The relevance of VEGF for the observed treatment effects in advanced AD, however, appears controversial. On the one hand, the best clinical response was obtained in patients treated with combined therapy. Furthermore, decreases in VEGF levels at week 28 correlated significantly with improvements in ADAS-cog+ praxis and executive function domain (r = 0.382, P = .011). In the total study population and after adjustments for disease severity, correlations between reductions in VEGF levels and clinical improvements at week 28 were also significant in all patients treated with Cerebrolysin (ADAS-cog+: r = 0.357, P = .000; memory and language: r = 0.268, P = .006; praxis and executive function: r = 0.317, P = .001; ADCS-ADL: r = −0.231, P = .018). These data, together with the finding of greatest treatment effects in patients with high VEGF levels, suggest that the reduction of excessive VEGF levels might have caused at least in part the observed clinical improvement. In fact, high serum VEGF was associated with an accelerated cognitive decline (Chiapelli et al., 2006), clinical severity, and rapid progression to the advanced disease stage (Alvarez et al., 2018).
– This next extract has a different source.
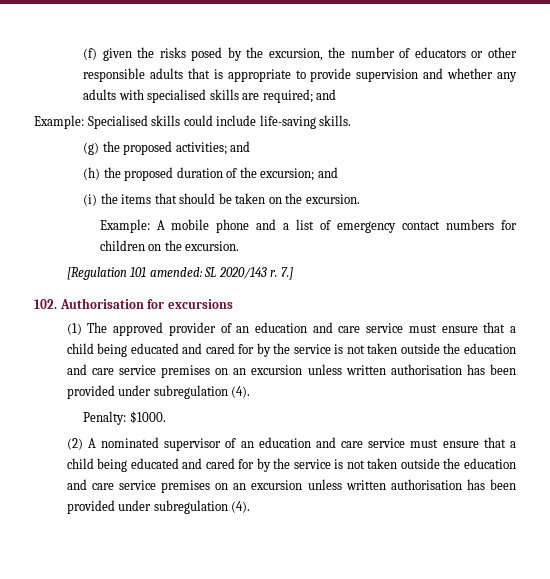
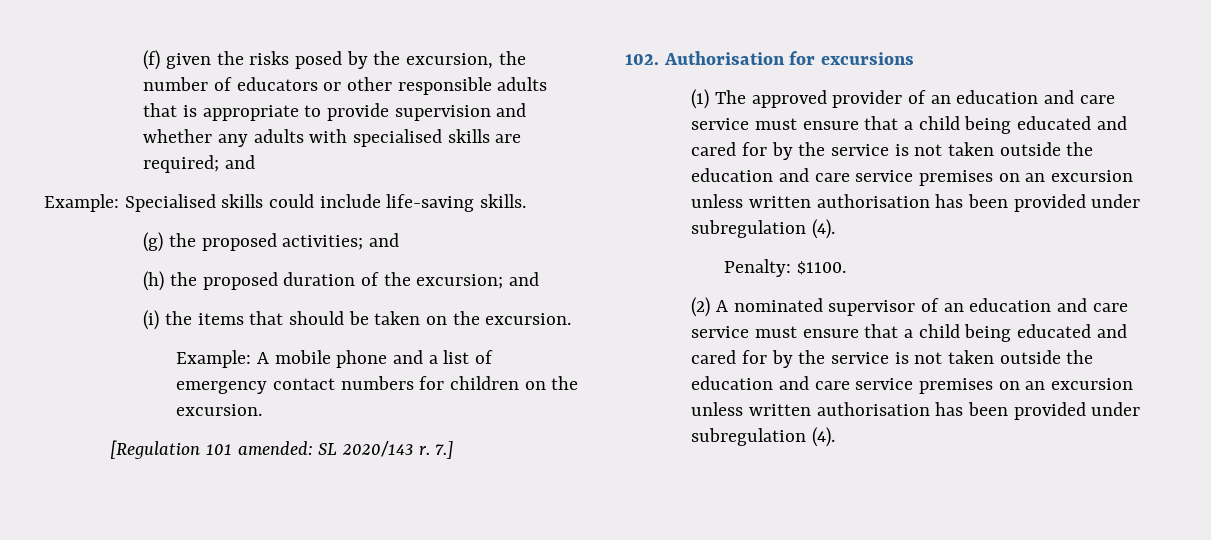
[129,411,166,424] $1000. -> [796,261,846,275] $1100.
Excessively high VEGF could even have a neurotoxic effect as shown in neuronal cell cultures by the reduction of survival and the abolition of decreases in Aβ induced by low doses of VEGF (Sanchez et al., 2013). Finally, we cannot exclude the possibility that high VEGF levels represent an endogenous reaction to counteract pathogenic alterations (TNF-α, Aβ, BDNF) and therefore the decrease of VEGF is reflecting changes induced by combined therapy in these molecules rather than having a direct therapeutic contribution.

In summary, the present results indicate that (1) the combined therapy reverses increased levels of serum VEGF and has a significant treatment effect on cognition and functioning compared with donepezil monotherapy in advanced AD; (2) the reductions of high serum VEGF levels correlate with clinical responses; and (3) higher baseline VEGF levels are associated with greater treatment effects on VEGF and clinical parameters. These findings need to be confirmed in larger placebo-controlled clinical trials since the lack of a placebo group and the small sample size are the main limitations of our study. Future research addressing the interactions of peripheral AD biomarkers (particularly Aβ, tau, and TNF-α) and soluble VEGF receptors with serum VEGF may help to further pinpoint the influence of VEGF on clinical functioning and therapeutic responses in AD.